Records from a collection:
▽

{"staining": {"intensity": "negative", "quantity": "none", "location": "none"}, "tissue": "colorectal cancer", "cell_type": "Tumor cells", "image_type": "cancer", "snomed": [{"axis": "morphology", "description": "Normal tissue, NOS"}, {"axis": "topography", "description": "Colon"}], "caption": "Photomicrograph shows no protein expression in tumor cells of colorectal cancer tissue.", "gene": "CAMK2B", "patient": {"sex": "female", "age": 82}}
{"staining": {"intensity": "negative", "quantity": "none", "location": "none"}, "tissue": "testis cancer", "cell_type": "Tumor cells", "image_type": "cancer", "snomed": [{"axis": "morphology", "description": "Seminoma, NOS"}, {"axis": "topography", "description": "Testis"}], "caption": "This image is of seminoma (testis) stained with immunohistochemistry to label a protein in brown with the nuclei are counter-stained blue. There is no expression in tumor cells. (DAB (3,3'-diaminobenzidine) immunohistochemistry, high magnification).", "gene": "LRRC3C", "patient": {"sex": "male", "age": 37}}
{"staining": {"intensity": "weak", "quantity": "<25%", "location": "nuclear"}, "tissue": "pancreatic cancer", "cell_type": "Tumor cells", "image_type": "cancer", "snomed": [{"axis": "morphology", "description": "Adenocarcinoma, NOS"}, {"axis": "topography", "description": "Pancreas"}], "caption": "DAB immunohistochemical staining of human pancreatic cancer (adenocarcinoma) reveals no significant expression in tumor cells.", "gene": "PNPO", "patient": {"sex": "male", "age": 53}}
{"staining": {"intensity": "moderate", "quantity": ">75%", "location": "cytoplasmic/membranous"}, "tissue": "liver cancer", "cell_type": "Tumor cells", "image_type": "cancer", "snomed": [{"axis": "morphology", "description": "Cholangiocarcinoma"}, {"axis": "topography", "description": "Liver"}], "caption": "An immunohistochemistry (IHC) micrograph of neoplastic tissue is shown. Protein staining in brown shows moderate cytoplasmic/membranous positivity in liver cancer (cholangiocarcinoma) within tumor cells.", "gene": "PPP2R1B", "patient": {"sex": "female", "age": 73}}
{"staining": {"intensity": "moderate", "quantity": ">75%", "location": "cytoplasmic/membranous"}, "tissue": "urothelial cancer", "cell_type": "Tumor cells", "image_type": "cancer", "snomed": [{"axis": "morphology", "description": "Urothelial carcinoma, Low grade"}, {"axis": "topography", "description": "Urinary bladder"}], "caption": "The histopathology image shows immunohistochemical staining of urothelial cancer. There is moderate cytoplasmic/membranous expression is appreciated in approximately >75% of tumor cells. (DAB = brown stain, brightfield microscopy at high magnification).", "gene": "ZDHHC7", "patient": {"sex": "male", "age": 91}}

△

● **Required work**: Restating all of the data exactly is the whole task.

● **Response to this task**:
{"staining": {"intensity": "negative", "quantity": "none", "location": "none"}, "tissue": "colorectal cancer", "cell_type": "Tumor cells", "image_type": "cancer", "snomed": [{"axis": "morphology", "description": "Normal tissue, NOS"}, {"axis": "topography", "description": "Colon"}], "caption": "Photomicrograph shows no protein expression in tumor cells of colorectal cancer tissue.", "gene": "CAMK2B", "patient": {"sex": "female", "age": 82}}
{"staining": {"intensity": "negative", "quantity": "none", "location": "none"}, "tissue": "testis cancer", "cell_type": "Tumor cells", "image_type": "cancer", "snomed": [{"axis": "morphology", "description": "Seminoma, NOS"}, {"axis": "topography", "description": "Testis"}], "caption": "This image is of seminoma (testis) stained with immunohistochemistry to label a protein in brown with the nuclei are counter-stained blue. There is no expression in tumor cells. (DAB (3,3'-diaminobenzidine) immunohistochemistry, high magnification).", "gene": "LRRC3C", "patient": {"sex": "male", "age": 37}}
{"staining": {"intensity": "weak", "quantity": "<25%", "location": "nuclear"}, "tissue": "pancreatic cancer", "cell_type": "Tumor cells", "image_type": "cancer", "snomed": [{"axis": "morphology", "description": "Adenocarcinoma, NOS"}, {"axis": "topography", "description": "Pancreas"}], "caption": "DAB immunohistochemical staining of human pancreatic cancer (adenocarcinoma) reveals no significant expression in tumor cells.", "gene": "PNPO", "patient": {"sex": "male", "age": 53}}
{"staining": {"intensity": "moderate", "quantity": ">75%", "location": "cytoplasmic/membranous"}, "tissue": "liver cancer", "cell_type": "Tumor cells", "image_type": "cancer", "snomed": [{"axis": "morphology", "description": "Cholangiocarcinoma"}, {"axis": "topography", "description": "Liver"}], "caption": "An immunohistochemistry (IHC) micrograph of neoplastic tissue is shown. Protein staining in brown shows moderate cytoplasmic/membranous positivity in liver cancer (cholangiocarcinoma) within tumor cells.", "gene": "PPP2R1B", "patient": {"sex": "female", "age": 73}}
{"staining": {"intensity": "moderate", "quantity": ">75%", "location": "cytoplasmic/membranous"}, "tissue": "urothelial cancer", "cell_type": "Tumor cells", "image_type": "cancer", "snomed": [{"axis": "morphology", "description": "Urothelial carcinoma, Low grade"}, {"axis": "topography", "description": "Urinary bladder"}], "caption": "The histopathology image shows immunohistochemical staining of urothelial cancer. There is moderate cytoplasmic/membranous expression is appreciated in approximately >75% of tumor cells. (DAB = brown stain, brightfield microscopy at high magnification).", "gene": "ZDHHC7", "patient": {"sex": "male", "age": 91}}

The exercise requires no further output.